A Corregedoria da Polícia Militar de São Paulo prendeu o soldado Bruno Carvalho do Prado, de 36 anos, réu pela morte do estudante de medicina Marco Aurélio Cardenas Acosta, de 22 anos. A detenção ocorreu na tarde de segunda-feira, na sede do Comando de Policiamento de Área Metropolitana 2, no bairro do Campo Belo, zona sul da capital. O policial afirmou saber do mandado, não ofereceu resistência e foi levado ao presídio Romão Gomes, na zona norte, unidade que custodia apenas policiais militares.
A prisão preventiva foi decretada pela juíza Luiza Torggler Silva, da 4ª Vara do Júri do Foro Central Criminal, depois que o soldado passou a ser investigado por ameaça e lesão corporal contra a própria mulher, no contexto de violência doméstica e familiar. Na decisão, a magistrada escreve que o crime narrado na denúncia é de extrema gravidade e que a custódia é imprescindível para o resguardo da ordem pública, apontando a periculosidade social do agente e o risco gerado por seu estado de liberdade. No sábado, um desembargador negou pedido de habeas corpus apresentado pela defesa.
Toda a cobertura converge nos elementos centrais do caso. O soldado preso não foi o autor do disparo: segundo a acusação, ele desferiu um chute contra o estudante segundos antes do tiro, efetuado pelo soldado Guilherme Augusto Macedo, que continua respondendo ao processo em liberdade. Um procedimento administrativo da própria corporação recomendou a expulsão do atirador, e o relatório aguarda análise do Comando Geral. Os dois respondem por homicídio qualificado, com as qualificadoras de motivo torpe e recurso que dificultou a defesa da vítima, e ainda devem ser submetidos a júri popular, decisão tomada em fevereiro deste ano. Até agora não há data marcada para o julgamento.
O episódio que originou o processo ocorreu na madrugada de 20 de novembro de 2024. O estudante caminhava pela avenida Conselheiro Rodrigues Alves quando deu um tapa no retrovisor de uma viatura. Perseguido pelos dois policiais, correu até um hotel e, encurralado, foi baleado no abdome. Levado a um hospital a cerca de seis quilômetros do local, encontrou uma emergência superlotada e o aparelho de tomografia inoperante.

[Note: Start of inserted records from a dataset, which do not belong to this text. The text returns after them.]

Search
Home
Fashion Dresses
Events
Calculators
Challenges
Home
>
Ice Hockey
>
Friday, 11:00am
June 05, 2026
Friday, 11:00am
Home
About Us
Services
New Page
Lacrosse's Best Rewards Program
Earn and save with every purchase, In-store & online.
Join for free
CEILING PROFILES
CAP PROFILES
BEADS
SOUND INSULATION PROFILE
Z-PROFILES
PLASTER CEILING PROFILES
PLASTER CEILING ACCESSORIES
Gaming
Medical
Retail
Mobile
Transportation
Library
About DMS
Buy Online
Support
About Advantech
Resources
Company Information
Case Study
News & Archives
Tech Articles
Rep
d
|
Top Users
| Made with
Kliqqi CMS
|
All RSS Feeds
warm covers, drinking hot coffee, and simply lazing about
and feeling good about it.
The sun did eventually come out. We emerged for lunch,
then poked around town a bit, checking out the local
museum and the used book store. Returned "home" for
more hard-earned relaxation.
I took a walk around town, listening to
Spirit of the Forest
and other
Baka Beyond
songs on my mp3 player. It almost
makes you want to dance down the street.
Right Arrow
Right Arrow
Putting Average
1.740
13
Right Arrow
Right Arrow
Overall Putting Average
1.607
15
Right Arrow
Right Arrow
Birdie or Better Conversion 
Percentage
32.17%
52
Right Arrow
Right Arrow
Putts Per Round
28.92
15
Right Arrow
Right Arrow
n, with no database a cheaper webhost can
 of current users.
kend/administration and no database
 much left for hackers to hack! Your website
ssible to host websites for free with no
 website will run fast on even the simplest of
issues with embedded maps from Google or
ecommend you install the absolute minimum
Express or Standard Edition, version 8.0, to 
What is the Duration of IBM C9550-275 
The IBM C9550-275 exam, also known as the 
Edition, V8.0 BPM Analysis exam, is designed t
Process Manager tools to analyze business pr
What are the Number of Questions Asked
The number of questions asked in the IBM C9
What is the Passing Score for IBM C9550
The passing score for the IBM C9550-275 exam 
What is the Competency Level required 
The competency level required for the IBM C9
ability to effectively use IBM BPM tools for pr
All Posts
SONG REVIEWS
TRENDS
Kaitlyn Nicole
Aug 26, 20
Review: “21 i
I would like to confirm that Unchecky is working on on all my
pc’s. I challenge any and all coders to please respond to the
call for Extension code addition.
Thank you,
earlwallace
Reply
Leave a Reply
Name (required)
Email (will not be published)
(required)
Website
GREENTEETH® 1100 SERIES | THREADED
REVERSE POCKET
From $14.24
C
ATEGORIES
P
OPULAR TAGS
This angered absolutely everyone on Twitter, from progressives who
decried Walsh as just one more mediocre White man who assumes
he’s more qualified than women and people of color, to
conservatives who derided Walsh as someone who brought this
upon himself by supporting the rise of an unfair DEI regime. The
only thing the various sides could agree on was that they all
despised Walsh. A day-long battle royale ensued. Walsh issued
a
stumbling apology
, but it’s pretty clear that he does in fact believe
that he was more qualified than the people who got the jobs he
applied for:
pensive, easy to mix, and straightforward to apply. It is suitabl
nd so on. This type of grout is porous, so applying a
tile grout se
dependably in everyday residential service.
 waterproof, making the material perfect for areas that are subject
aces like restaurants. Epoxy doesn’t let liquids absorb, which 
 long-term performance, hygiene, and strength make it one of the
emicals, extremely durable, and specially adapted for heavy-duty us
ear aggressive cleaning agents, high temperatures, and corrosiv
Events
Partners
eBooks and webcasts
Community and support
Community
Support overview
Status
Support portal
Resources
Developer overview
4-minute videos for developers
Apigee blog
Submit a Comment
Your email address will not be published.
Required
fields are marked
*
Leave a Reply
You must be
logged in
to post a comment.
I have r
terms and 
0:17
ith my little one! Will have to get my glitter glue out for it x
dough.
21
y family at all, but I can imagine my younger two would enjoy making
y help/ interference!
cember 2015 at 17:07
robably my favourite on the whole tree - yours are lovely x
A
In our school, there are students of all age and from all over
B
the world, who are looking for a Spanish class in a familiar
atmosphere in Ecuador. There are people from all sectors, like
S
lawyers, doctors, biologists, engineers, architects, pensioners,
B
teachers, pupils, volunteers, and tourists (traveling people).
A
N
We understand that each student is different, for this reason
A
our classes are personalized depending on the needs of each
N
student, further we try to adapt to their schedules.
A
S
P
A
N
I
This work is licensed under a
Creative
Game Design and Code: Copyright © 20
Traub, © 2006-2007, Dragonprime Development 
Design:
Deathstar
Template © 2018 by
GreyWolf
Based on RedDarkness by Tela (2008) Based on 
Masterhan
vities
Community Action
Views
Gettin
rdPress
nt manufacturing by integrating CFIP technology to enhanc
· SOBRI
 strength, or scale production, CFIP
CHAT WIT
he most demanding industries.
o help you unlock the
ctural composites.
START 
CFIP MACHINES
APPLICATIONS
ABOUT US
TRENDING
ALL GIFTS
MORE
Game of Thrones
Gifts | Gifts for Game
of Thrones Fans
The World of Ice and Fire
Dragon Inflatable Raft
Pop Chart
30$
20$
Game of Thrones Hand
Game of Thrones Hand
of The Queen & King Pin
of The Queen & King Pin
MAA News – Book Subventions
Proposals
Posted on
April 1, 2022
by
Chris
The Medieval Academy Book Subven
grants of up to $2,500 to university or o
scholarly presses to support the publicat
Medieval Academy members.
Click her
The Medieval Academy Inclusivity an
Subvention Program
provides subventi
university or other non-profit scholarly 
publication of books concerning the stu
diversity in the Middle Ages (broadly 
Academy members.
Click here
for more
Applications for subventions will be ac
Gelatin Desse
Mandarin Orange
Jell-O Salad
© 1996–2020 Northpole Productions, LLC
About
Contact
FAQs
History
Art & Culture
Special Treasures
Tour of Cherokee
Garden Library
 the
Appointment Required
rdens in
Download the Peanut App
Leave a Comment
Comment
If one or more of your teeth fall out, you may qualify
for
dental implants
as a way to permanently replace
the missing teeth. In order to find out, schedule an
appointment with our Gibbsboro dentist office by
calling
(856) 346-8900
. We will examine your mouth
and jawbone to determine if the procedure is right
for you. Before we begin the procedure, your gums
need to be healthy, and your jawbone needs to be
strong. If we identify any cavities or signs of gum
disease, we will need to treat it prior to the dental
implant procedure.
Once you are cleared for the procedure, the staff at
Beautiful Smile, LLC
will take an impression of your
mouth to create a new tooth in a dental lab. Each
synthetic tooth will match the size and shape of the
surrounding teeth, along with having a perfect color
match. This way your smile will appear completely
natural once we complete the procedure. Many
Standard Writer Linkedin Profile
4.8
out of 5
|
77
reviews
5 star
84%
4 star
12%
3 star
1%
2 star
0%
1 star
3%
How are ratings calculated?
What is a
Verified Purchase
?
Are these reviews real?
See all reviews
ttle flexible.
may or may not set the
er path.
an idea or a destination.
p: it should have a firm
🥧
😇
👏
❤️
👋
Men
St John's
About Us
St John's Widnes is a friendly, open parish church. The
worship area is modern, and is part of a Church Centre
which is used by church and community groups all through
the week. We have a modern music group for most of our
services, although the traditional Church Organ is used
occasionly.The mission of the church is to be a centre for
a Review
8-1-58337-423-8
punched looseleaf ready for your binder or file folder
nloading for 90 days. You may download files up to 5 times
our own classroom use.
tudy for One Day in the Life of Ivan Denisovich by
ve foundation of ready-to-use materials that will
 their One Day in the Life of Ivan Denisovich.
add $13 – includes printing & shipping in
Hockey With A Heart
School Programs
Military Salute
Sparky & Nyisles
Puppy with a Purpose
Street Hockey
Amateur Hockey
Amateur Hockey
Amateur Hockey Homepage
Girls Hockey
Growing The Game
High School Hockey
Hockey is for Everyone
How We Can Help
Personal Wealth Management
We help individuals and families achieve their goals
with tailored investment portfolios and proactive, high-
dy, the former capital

A divergência de cobertura está no enquadramento da prisão. Veículos de esquerda trataram o caso como episódio de violência de Estado e destacaram que a Justiça e o Ministério Público vinham negando a prisão dos dois policiais, apesar dos pedidos reiterados da família da vítima, que atua como assistente de acusação. Essa cobertura lembra que a família chegou a ter negado o direito de recorrer da decisão que rejeitou a prisão, que houve atraso na entrega das imagens das câmeras corporais e que essas imagens não registram a suposta tentativa da vítima de tomar a arma dos agentes, contrariando o relato inicial deles. Nessa leitura, a virada só aconteceu depois que a esposa do soldado registrou boletim de ocorrência relatando ameaças constantes de morte e uma agressão ocorrida em abril, e o promotor de Justiça reconheceu que as medidas cautelares não bastavam para conter a reiteração de comportamentos lesivos.
A cobertura de centro relatou a prisão como ato processual, com peso equivalente à resposta da defesa. O advogado dos dois policiais afirmou que se trata de meia informação levada aos autos pela assistência de acusação com objetivo de vingança, sustentou que a ocorrência de violência doméstica já foi arquivada e nunca gerou medida protetiva da Lei Maria da Penha, e disse ter pedido a revogação imediata da prisão. Até o momento, veículos de direita não publicaram sobre o caso, de modo que a ênfase habitual desse campo, presunção de inocência até o júri e questionamento do uso de fato estranho ao processo original para decretar a preventiva, aparece apenas pela voz da defesa, e não como enquadramento editorial próprio.
Ainda não se sabe se a ocorrência de violência doméstica foi de fato arquivada, como sustenta a defesa, nem quando a Justiça decidirá sobre o pedido de revogação da prisão. Também seguem em aberto a data do júri popular dos dois policiais e o desfecho do processo administrativo que recomendou a expulsão do soldado que efetuou o disparo.